Dmytro Yevstafiyev

Personal information
- Full name: Dmytro Oleksandrovych Yevstafiyev
- Date of birth: 3 January 1985 (age 41)
- Place of birth: Haisyn, Ukrainian SSR, USSR
- Height: 1.84 m (6 ft 0 in)
- Position: Midfielder

Youth career
- 2000–2001: Chornomorets Odesa

Senior career*
- Years: Team / Apps / (Gls)
- 2001–2004: Chornomorets-2 Odesa / 51 / (0)
- 2003: Chornomorets Odesa / 0 / (0)
- 2004–2006: Podillya Khmelnytskyi / 48 / (1)
- 2007: Spartak Ivano-Frankivsk / 3 / (0)
- 2007: Ivan Odesa / 2 / (1)
- 2007: Mykolaiv / 16 / (1)
- 2008–2009: Desna Chernihiv / 51 / (0)
- 2010–2011: Helios Kharkiv / 35 / (0)
- 2011–2013: Naftovyk-Ukrnafta Okhtyrka / 42 / (0)
- 2013–2016: Vinnytsia / 46 / (5)

= Dmytro Yevstafiyev =

Soviet footballer and Ukrainian coach

Dmytro Oleksandrovych Yevstafiyev (Дмитро Олександрович Євстафієв; born 3 January 1985) is a Ukrainian retired footballer.

==Career==
===Chornomorets Odesa===
He began to play for Chornomorets-2 Odesa the second team of the city of Odesa in 2001.
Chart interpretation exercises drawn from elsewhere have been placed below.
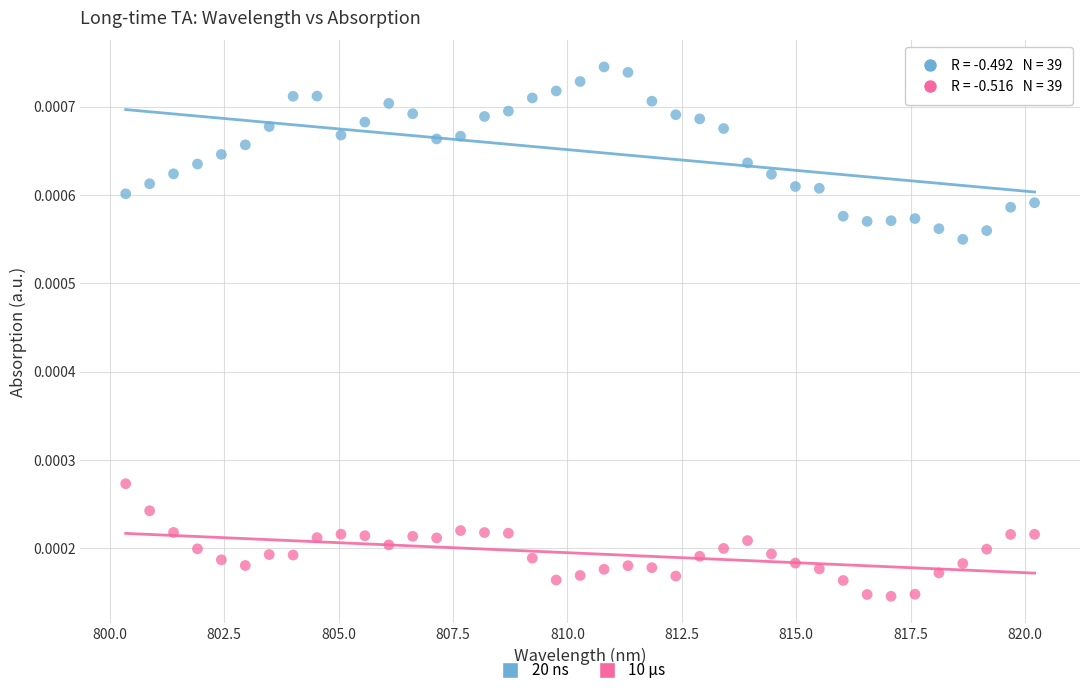

Which series reaches the minimum Y coordinate?

10 μs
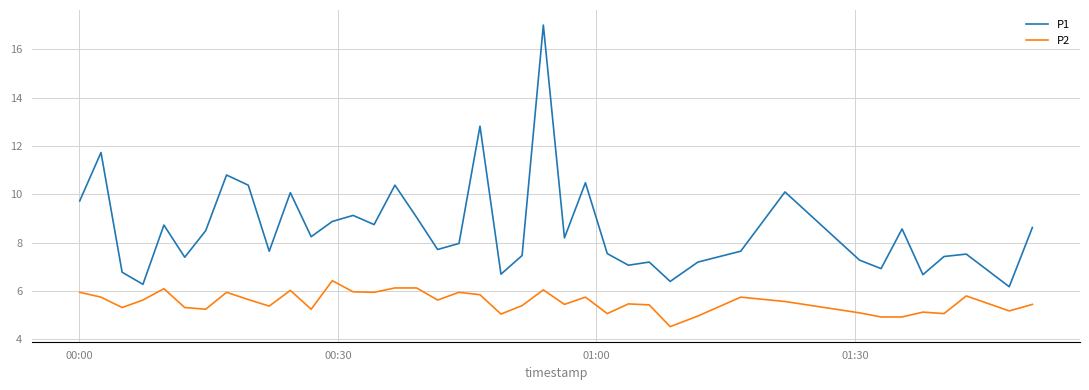

True or false: P1 and P2 cross at least once.

False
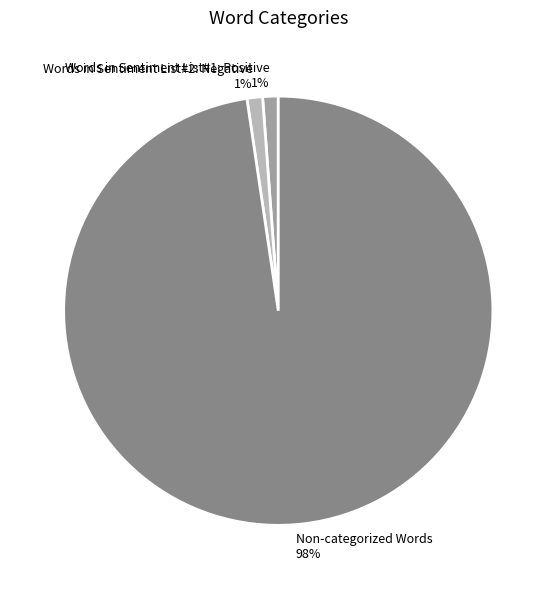

How many slices are in this pie chart?

3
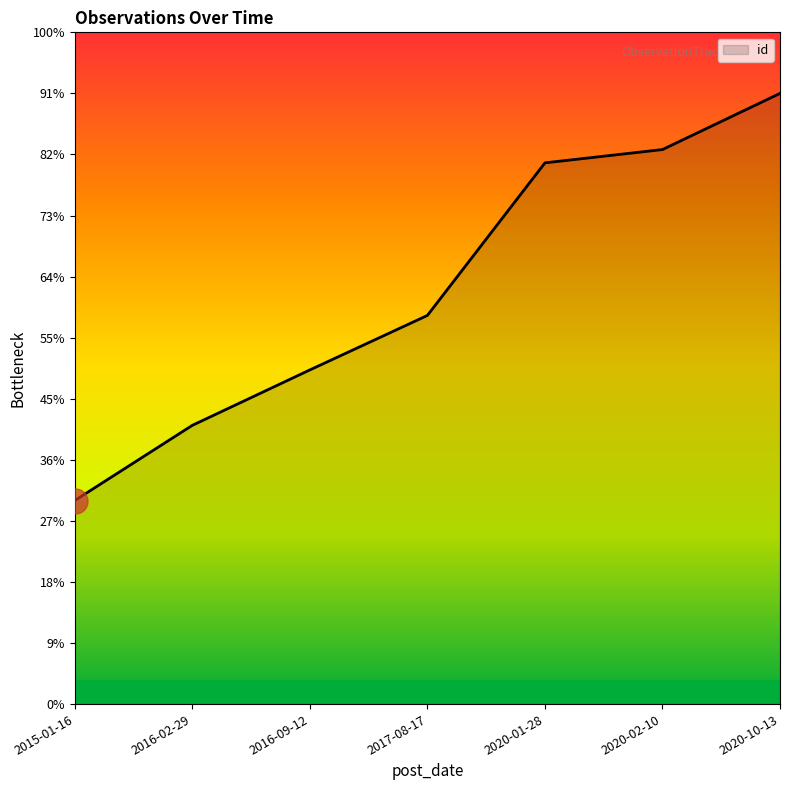

Does the chart have visible grid lines?

No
===Podillya Khmelnytskyi===
In 2004 he moved to Podillya Khmelnytskyi for two seasons.

===Spartak Ivano-Frankivsk===
Then he moved to Spartak Ivano-Frankivsk.

===Mykolaiv===
In the summer of 2007 he moved to Mykolaiv.

===Desna Chernihiv===
In January 2008 he moved to Desna Chernihiv the main club of the city of Chernihiv until 2009 where he played 51 matches.

===Helios Kharkiv===
In the winter transfer window of 2010 he moved to Helios Kharkiv.

===Naftovyk-Ukrnafta Okhtyrka===
In the summer of 2011 he moved to Naftovyk-Ukrnafta Okhtyrka for two seasons, playing 42 matches.